[EXERCISE INSTRUCTIONS]:
In the entries that follow, how many lines include "mail"? Give the number and nothing else.

[PROVIDED DATA]:
# # #

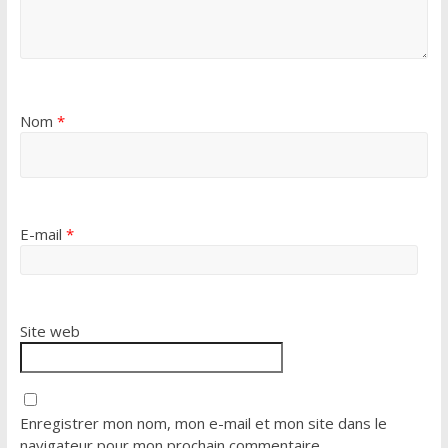
Nom
*
E-mail
*
Site web
Enregistrer mon nom, mon e-mail et mon site dans le
navigateur pour mon prochain commentaire.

# # #

[TASK ANSWER]:
2